What started in the home of Crescent Hill resident Kathy Weisbach as primarily a hobby has turned into a 100-watt, low-power FM station — and now the all-local station has found a new home.
Crescent Hill Radio, now operating as 100.9 WCHQ-FM, began broadcasting from the new space — a former residential home and one-time consignment store at 1641 Mellwood Ave. — in early January after having purchased it back in September.
The two-story space currently has a main broadcast studio, a live broadcast studio with space for live music, a green room and a full kitchen.
The building will be on display to the public as part of an open house on Sunday, April 15, in conjunction with Apocalypse Brew Works, which is almost directly across the street from the studio.
Details are still in the works, but Bryce Gill, a morning DJ at the station, said the event is still being planned, but that live music and tours of the new studio will be on the agenda.
The build out of the new space wasn’t extensive, said Weisbach, who serves as the nonprofit station’s general manager.
“We had a lot of help from the staff,” all of which are volunteers, she said. “Mostly, it was a lot of cleaning and painting.”
One wall, with a window enabling DJs in the two studios to see each other, was moved over from the old studio, which was in the basement of a building at 2520 Frankfort Ave.

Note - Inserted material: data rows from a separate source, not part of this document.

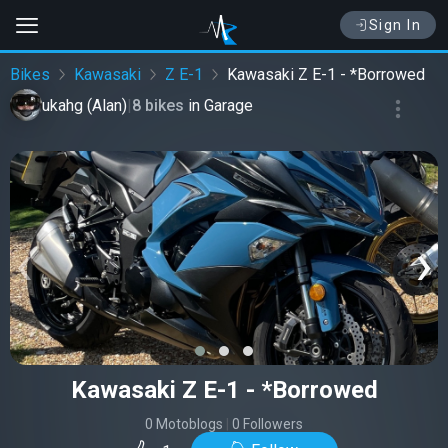
Sign In
Bikes
Kawasaki
Z E-1
Kawasaki Z E-1 - *Borrowed
ukahg (Alan)
|
8 bikes
in
Garage
‹
›
Kawasaki Z E-1 - *Borrowed
0 Motoblogs
|
0 Followers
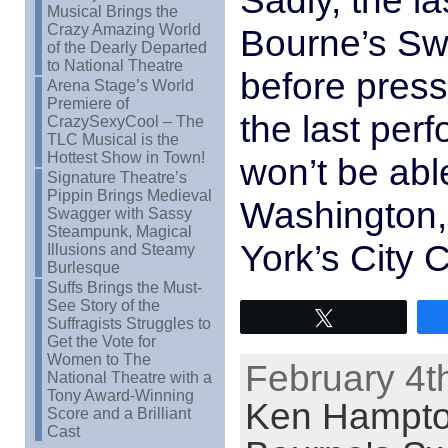
Sadly, the l
Musical Brings the
Crazy Amazing World
Bourne’s Sw
of the Dearly Departed
to National Theatre
before press 
Arena Stage’s World
Premiere of
the last per
CrazySexyCool – The
TLC Musical is the
Hottest Show in Town!
won’t be able
Signature Theatre’s
Pippin Brings Medieval
Washington, 
Swagger with Sassy
Steampunk, Magical
York’s City 
Illusions and Steamy
Burlesque
Suffs Brings the Must-
See Story of the
Tweet
Suffragists Struggles to
Get the Vote for
Women to The
February 4t
National Theatre with a
Tony Award-Winning
Ken Hampt
Score and a Brilliant
Cast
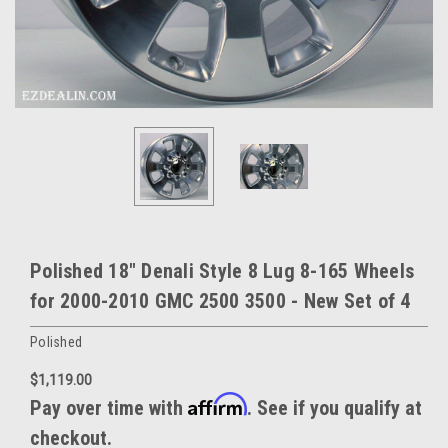
Polished 18" Denali Style 8 Lug 8-165 Wheels
for 2000-2010 GMC 2500 3500 - New Set of 4
Polished
$1,119.00
Affirm
Pay over time with
. See if you qualify at
checkout.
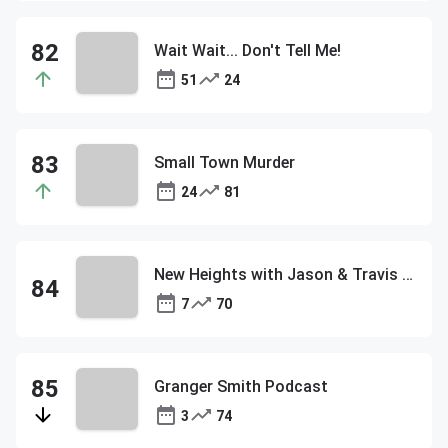
Wait Wait... Don't Tell Me!
51
24
Small Town Murder
24
81
New Heights with Jason & Travis Kelce
7
70
Granger Smith Podcast
3
74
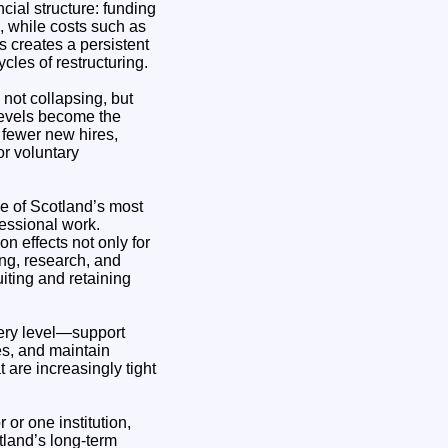
cial structure: funding
n, while costs such as
s creates a persistent
cles of restructuring.
not collapsing, but
levels become the
 fewer new hires,
r voluntary
ne of Scotland’s most
fessional work.
n effects not only for
ng, research, and
uiting and retaining
very level—support
es, and maintain
 are increasingly tight
 or one institution,
tland’s long-term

Weisbach said she plans to sell that building.
But the old broadcast system, which partly centered around manual mixing boards designed for live music, also was replaced by a new, modern system that was designed for radio broadcast, simplifying the process for going on-air with a live show. It also works seamlessly with the automation program WCHQ uses.

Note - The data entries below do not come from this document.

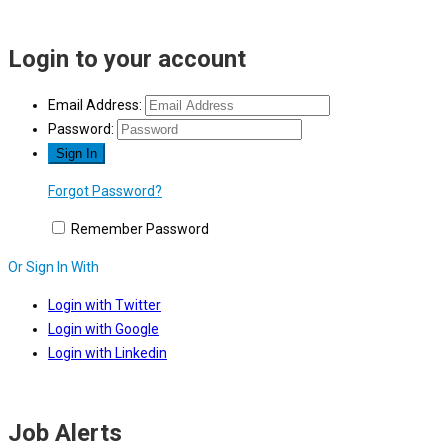
Login to your account
Email Address:
Password:
Forgot Password?
Remember Password
Or Sign In With
Login with Twitter
Login with Google
Login with Linkedin
Job Alerts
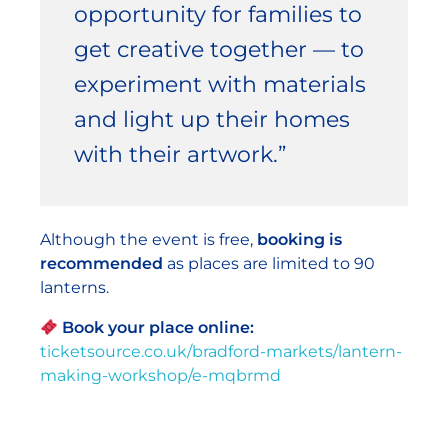
opportunity for families to
get creative together — to
experiment with materials
and light up their homes
with their artwork.”
Although the event is free,
booking is
recommended
as places are limited to 90
lanterns.
Book your place online:
ticketsource.co.uk/bradford-markets/lantern-
making-workshop/e-mqbrmd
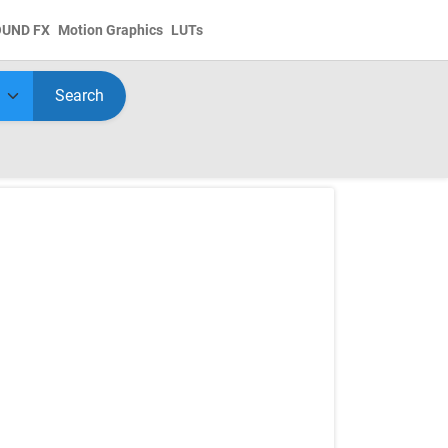
OUND FX
Motion Graphics
LUTs
Search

“People can actually learn to be real DJs on that,” Weisbach said. “Before, I had to patch together a lot of equipment I had.”
Gavin Caster, one of WCHQ’s DJs, did much of the woodwork, designing doors and window trim on the main floor for the new space. The second floor will be turned into office space and a conference room with Caster’s help.

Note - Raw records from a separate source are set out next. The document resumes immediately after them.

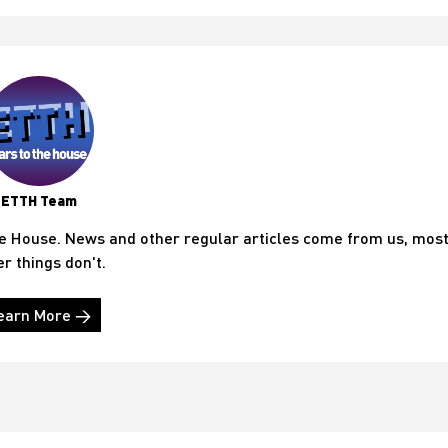
ETTH Team
he House. News and other regular articles come from us, mos
er things don't.
earn More →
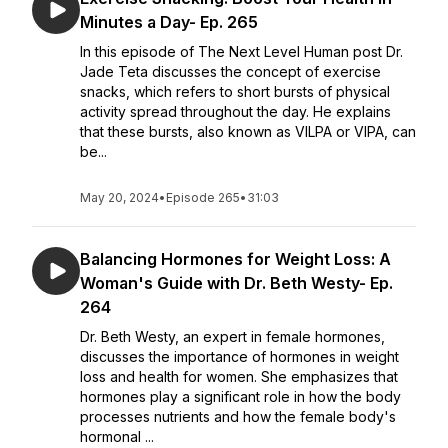
Minutes a Day- Ep. 265
In this episode of The Next Level Human post Dr.
Jade Teta discusses the concept of exercise
snacks, which refers to short bursts of physical
activity spread throughout the day. He explains
that these bursts, also known as VILPA or VIPA, can
be...
May 20, 2024
•
Episode 265
•
31:03
Balancing Hormones for Weight Loss: A
Woman's Guide with Dr. Beth Westy- Ep.
264
Dr. Beth Westy, an expert in female hormones,
discusses the importance of hormones in weight
loss and health for women. She emphasizes that
hormones play a significant role in how the body
processes nutrients and how the female body's
hormonal ...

One new addition is a five-piece Ludwig drum kit bands can play when they perform on air. A guitar amplifier also will be added.
In the old basement space, there wasn’t room for a permanent back line, nor was there room for a green room or conference space. And the old station had a business upstairs, which at times caused issues for broadcasting live music.
“The main reason for moving is that we needed more space,” Weisbach said. “It’s a lot nicer, and we don’t have to worry about noise here.”
The WCHQ database of local and regional music numbers more than 26,000 now. And that’s after a scrub eliminated some songs due to what Weisbach termed “vulgarity issues.”
Not all of the songs make the active playlist, but each one is available for DJs to use during live shows. She said music director Gary Sampson “listens to everything,” referring to music submissions from area artists, and even if many of the songs won’t make the automated list, “It’s an archive for posterity.”
It’s what led Weisbach to build the station after she began broadcasting as a livestream from her computer in 2010.
“I had a lot of recordings, and I just wanted to air that stuff,” she said, and she began announcing on her site that submissions were welcome. The response was, to say the least, unexpected.
“The amount of music that got submitted was inspiring,” she said, so she decided to up the stakes by having bands come in for interviews and to play live tunes. That drew even more inspiration, thanks to the response that move got from the artists.
“Especially the young ones,” Weisbach said. “’Oh, we’re on the radio!’”
She applied for low-power FM status soon thereafter, and the process took nearly three years. WCHQ-FM now broadcasts for several miles around the area, reaching across downtown, into Southern Indiana and, in some cases, farther.
The station continues to grow. A director of marketing and sales, Jennifer Bair, is on board and will have in-office hours at times once the upstairs is finished, mostly for meeting with sponsors. Board meetings also will be held on site.
Weisbach’s hobby outgrew her reach, and she expresses gratitude for the many volunteers who help keep the station going forward. More help is needed, she said.
“We need a program director,” she said. “It’s gone beyond me being able to do all this.”